### Page excerpt
Professor Luckman’s research on eating disorders, her struggles with opening a private practice, and her take on deciding between a Ph.D., PsyD, MSW, or LMHC.
Who is Professor Rachel Luckman?
Who is Professor Rachel Luckman?
I am a New York State licensed clinical psychologist. I received my doctorate in clinical psychology from Long Island University-Post's APA-accredited Psy.D. program. My training included providing therapy and psychological testing for children, adolescents, adults, and families. I am proficient in the theory, research, and application of psychodynamic and cognitive behavioral therapy (CBT) modalities.
My clinical training gave me the opportunity to work with diverse populations in various treatment settings. I completed an APA-accredited internship at Mt.Sinai Services-Elmhurst Hospital Center where I worked in the primary care department, immunodeficiency clinic, inpatient unit, outpatient clinic, psychiatric emergency room, and Libertas Center for Human Rights. During the first wave of the pandemic in the Spring of 2020, I supported medical staff and families affected by COVID-19.
I received post-doctoral training from New York University Counseling and Wellness Services where I provided individual and group therapy to the undergraduate and graduate student body, specializing in eating disorders and body image concerns. I also provided crisis intervention and assessment for the Wellness Exchange, the university's 24/7 crisis service.
I obtained additional training experiences at New York Presbyterian/Weill Cornell Medical Center, New York Foundling, and Long Island Neuropsychological Consultants.
When you were younger how did you know you wanted to become a psychologist?
When I was little I was in therapy as a child, and I thought it was really helpful. From there I got very involved in different organizations as a kid, and I really liked helping people, but it was really college where I figured it out. I was in a research lab, and when I worked in a couples lab I was understanding the different ways between couples therapy. I was involved in Big Brothers Big Sisters and I really enjoyed helping children in underserved communities. Also, I was trying to understand the difference between a Psy.D and a Ph.D. I understand that they can be very similar, but a Psy.D is more based on clinical work, and a Ph.D. is more research-oriented; I felt that I would be better suited to being a clinician.

### What this task involves
Print the part of the Rachel Luckman interview between "I am a New York" and "affected by COVID-19.", inclusive.

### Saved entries
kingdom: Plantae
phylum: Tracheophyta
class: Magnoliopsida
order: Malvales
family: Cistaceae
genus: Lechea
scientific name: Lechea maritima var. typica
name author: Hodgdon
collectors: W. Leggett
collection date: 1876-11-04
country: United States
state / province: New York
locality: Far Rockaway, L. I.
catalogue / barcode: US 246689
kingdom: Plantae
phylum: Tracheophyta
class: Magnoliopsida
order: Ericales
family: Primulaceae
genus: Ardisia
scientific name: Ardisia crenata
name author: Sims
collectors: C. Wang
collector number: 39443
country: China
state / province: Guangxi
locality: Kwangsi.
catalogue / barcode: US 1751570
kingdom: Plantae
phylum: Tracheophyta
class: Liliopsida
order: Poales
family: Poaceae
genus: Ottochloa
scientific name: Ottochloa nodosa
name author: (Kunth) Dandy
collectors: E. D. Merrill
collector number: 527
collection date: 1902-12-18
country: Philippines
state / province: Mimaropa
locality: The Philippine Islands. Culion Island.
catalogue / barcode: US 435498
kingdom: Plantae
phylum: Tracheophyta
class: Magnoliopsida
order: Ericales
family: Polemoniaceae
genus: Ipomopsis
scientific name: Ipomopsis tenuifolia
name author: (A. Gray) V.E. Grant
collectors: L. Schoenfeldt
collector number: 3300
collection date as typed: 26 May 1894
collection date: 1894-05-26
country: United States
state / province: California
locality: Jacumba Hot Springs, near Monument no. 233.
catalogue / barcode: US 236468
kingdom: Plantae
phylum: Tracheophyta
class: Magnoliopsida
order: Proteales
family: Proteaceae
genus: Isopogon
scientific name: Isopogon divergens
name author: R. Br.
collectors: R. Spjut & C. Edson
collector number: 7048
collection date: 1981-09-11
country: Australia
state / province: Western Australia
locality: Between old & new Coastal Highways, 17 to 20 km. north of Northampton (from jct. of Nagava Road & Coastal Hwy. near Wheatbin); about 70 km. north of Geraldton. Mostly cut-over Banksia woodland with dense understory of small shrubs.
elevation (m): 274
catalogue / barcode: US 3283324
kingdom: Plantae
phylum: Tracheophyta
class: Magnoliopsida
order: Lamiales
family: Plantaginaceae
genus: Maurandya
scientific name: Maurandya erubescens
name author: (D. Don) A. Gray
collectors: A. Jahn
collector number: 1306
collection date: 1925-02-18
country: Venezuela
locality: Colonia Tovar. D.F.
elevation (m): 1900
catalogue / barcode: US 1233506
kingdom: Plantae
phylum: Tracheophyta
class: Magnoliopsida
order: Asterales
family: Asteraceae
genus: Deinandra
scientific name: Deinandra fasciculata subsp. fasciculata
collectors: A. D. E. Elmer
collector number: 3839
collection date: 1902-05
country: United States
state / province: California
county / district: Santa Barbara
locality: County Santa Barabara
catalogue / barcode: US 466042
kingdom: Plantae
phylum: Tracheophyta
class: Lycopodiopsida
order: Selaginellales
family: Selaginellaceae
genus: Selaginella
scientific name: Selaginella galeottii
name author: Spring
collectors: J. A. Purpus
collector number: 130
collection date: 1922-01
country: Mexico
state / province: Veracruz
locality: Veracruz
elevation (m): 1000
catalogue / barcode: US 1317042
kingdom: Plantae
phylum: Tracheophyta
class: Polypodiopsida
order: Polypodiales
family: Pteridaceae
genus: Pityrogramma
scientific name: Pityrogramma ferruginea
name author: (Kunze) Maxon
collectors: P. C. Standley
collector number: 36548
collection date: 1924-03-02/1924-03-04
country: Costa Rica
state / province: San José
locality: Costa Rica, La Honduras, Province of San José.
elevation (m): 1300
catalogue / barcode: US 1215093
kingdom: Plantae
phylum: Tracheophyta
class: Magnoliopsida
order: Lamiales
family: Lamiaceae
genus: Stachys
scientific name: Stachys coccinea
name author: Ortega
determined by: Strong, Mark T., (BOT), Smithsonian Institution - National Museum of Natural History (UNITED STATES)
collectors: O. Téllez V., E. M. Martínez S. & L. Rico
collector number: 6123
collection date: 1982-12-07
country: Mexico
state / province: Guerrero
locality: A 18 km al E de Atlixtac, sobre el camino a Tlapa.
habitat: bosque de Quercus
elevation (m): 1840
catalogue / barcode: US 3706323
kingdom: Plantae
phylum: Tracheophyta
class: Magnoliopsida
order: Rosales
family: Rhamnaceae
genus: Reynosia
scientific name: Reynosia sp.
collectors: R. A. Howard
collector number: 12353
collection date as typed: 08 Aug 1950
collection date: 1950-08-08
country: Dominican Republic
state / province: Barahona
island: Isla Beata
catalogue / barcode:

### The completed task
I am a New York State licensed clinical psychologist. I received my doctorate in clinical psychology from Long Island University-Post's APA-accredited Psy.D. program. My training included providing therapy and psychological testing for children, adolescents, adults, and families. I am proficient in the theory, research, and application of psychodynamic and cognitive behavioral therapy (CBT) modalities.
My clinical training gave me the opportunity to work with diverse populations in various treatment settings. I completed an APA-accredited internship at Mt.Sinai Services-Elmhurst Hospital Center where I worked in the primary care department, immunodeficiency clinic, inpatient unit, outpatient clinic, psychiatric emergency room, and Libertas Center for Human Rights. During the first wave of the pandemic in the Spring of 2020, I supported medical staff and families affected by COVID-19.